◆ **WHAT NEEDS TO BE DONE**
Given the material below, return only the lines starting at the line with "left knee: (384, 364)" and ending at the line with "left front paw: (514, 494)", exactly as they appear.

◆ **EXERCISE MATERIALS**
_ _ _

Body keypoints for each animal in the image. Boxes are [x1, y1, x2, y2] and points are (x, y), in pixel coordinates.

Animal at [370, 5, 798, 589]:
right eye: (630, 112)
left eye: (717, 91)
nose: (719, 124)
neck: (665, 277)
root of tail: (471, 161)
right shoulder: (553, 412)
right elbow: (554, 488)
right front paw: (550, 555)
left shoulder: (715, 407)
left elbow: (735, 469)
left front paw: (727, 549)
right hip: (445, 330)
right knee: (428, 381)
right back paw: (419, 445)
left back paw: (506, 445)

_ _ _

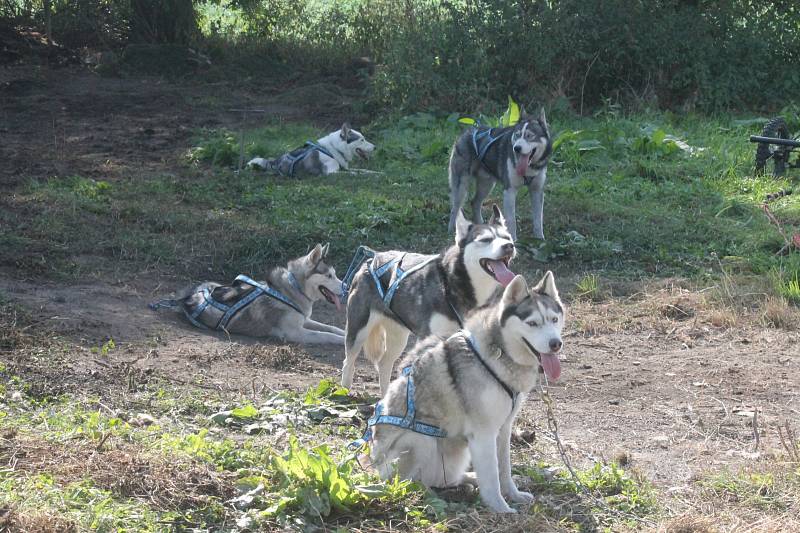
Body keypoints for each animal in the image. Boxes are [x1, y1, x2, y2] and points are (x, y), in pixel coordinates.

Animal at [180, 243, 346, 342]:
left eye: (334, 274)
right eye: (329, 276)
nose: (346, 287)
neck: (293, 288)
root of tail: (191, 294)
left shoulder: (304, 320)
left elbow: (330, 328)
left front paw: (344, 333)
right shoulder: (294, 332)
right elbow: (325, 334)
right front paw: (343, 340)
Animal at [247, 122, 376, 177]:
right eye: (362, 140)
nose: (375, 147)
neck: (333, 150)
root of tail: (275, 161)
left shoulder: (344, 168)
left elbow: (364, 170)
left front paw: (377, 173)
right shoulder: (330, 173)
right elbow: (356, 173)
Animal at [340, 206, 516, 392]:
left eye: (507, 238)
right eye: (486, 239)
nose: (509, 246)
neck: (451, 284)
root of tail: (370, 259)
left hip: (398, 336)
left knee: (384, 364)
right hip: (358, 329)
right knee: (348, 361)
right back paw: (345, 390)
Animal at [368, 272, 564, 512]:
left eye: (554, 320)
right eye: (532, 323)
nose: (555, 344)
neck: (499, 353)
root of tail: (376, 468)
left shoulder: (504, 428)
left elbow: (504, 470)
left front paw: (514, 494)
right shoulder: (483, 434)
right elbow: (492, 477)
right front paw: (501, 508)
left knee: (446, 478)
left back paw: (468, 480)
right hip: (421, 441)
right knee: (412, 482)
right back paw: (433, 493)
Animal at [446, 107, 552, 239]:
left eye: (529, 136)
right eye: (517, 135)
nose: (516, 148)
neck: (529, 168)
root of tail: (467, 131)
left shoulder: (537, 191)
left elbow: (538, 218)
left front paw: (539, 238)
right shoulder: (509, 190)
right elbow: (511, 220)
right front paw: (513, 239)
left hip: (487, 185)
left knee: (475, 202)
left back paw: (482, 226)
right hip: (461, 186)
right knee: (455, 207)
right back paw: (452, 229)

_ _ _

◆ **TASK RESPONSE**
left knee: (384, 364)
right hip: (358, 329)
right knee: (348, 361)
right back paw: (345, 390)
Animal at [368, 272, 564, 512]:
left eye: (554, 320)
right eye: (532, 323)
nose: (555, 344)
neck: (499, 353)
root of tail: (376, 468)
left shoulder: (504, 428)
left elbow: (504, 470)
left front paw: (514, 494)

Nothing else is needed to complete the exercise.